» **Records for processing**
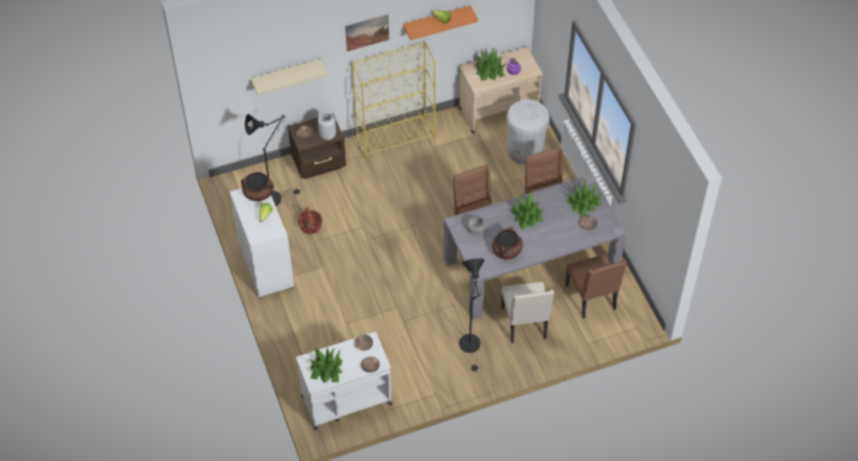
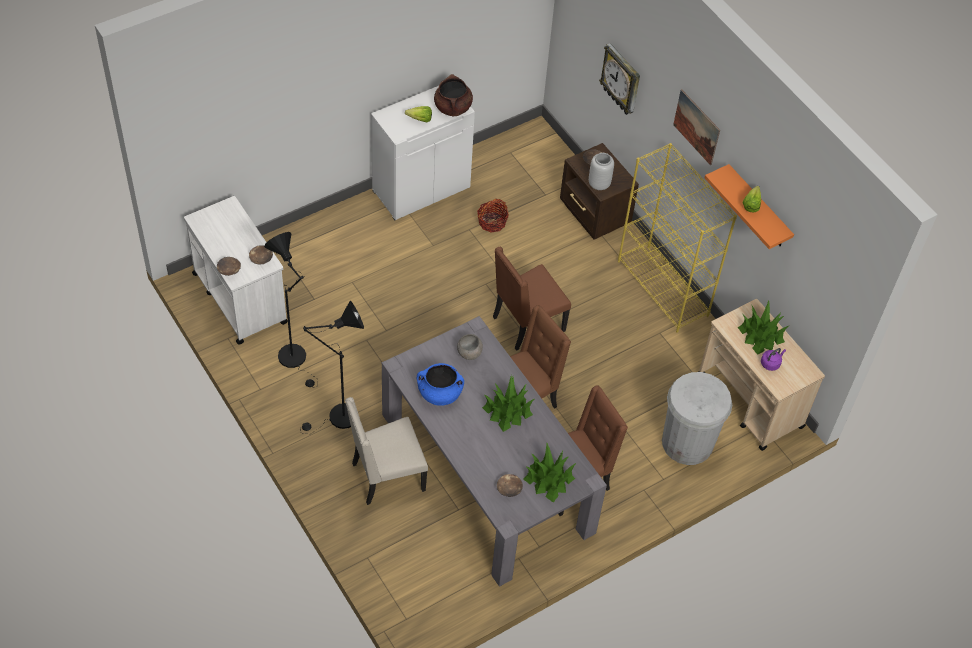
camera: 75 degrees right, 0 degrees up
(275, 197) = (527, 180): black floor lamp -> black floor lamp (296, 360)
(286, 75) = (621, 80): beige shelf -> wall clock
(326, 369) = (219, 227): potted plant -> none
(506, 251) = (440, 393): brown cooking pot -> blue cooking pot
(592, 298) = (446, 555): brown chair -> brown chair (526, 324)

---

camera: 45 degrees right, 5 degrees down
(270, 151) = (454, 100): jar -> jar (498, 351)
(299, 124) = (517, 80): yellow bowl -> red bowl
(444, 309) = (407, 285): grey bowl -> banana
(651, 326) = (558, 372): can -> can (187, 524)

* * *

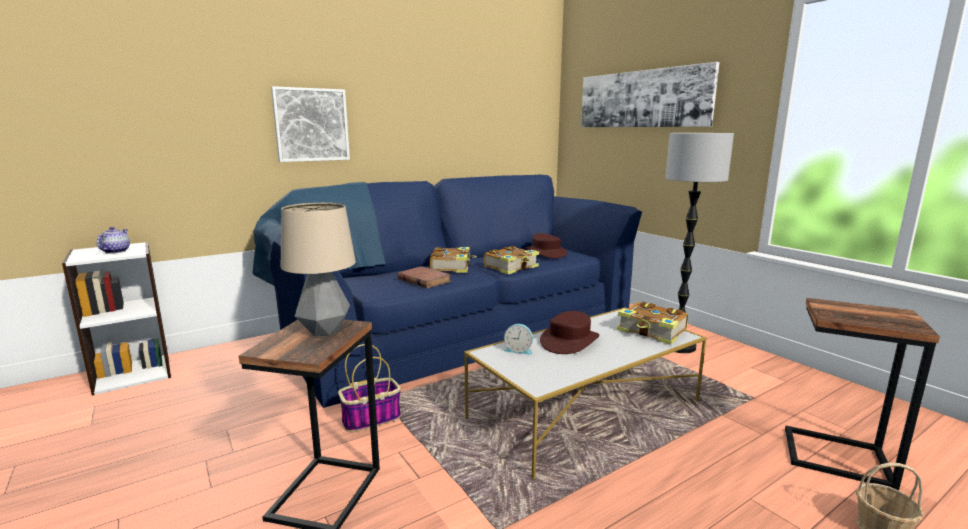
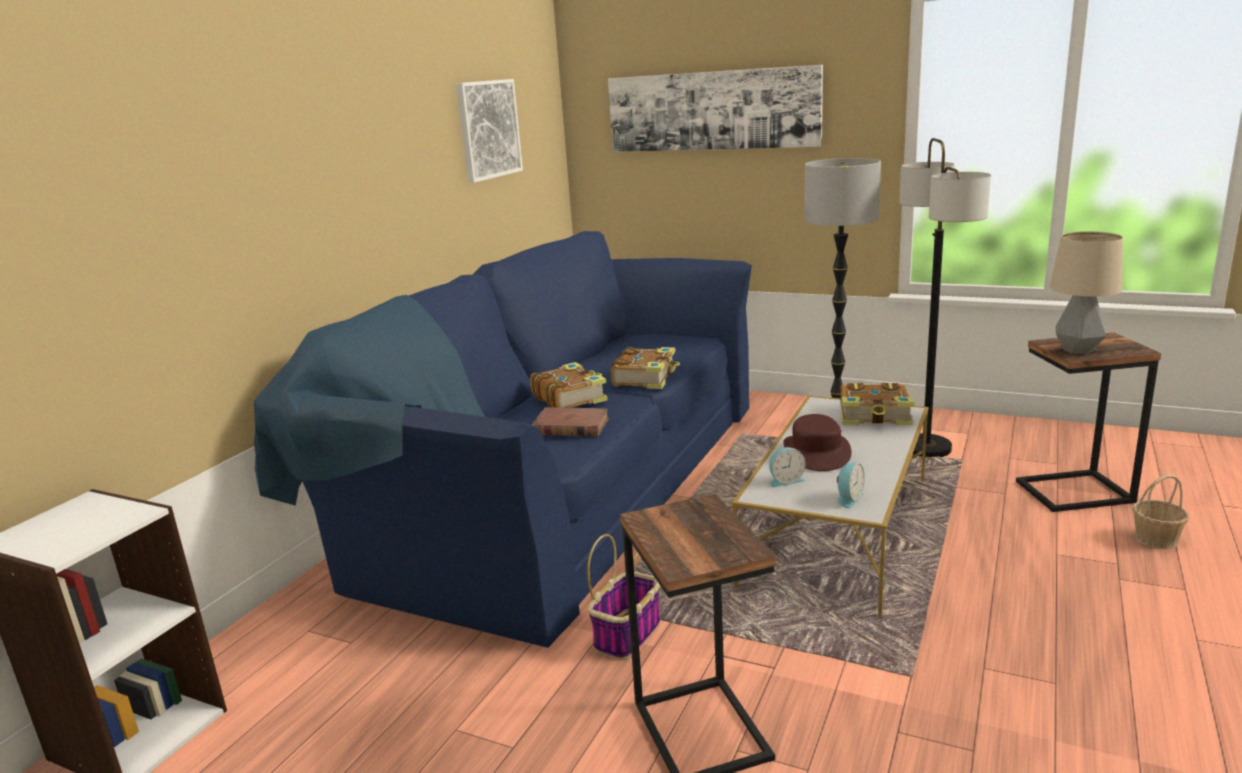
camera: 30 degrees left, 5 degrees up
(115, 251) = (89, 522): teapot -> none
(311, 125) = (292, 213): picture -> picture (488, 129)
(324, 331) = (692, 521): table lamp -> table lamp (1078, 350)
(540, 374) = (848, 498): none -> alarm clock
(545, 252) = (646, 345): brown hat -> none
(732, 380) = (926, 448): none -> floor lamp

» **What you should do**
Transcribe each line of the data above, unaltered, from the one where "camera: 75 degrees right, 0 degrees up" appears to the one where "(592, 298) = (446, 555): brown" appears, inclusive of both.

» **Response below**
camera: 75 degrees right, 0 degrees up
(275, 197) = (527, 180): black floor lamp -> black floor lamp (296, 360)
(286, 75) = (621, 80): beige shelf -> wall clock
(326, 369) = (219, 227): potted plant -> none
(506, 251) = (440, 393): brown cooking pot -> blue cooking pot
(592, 298) = (446, 555): brown chair -> brown chair (526, 324)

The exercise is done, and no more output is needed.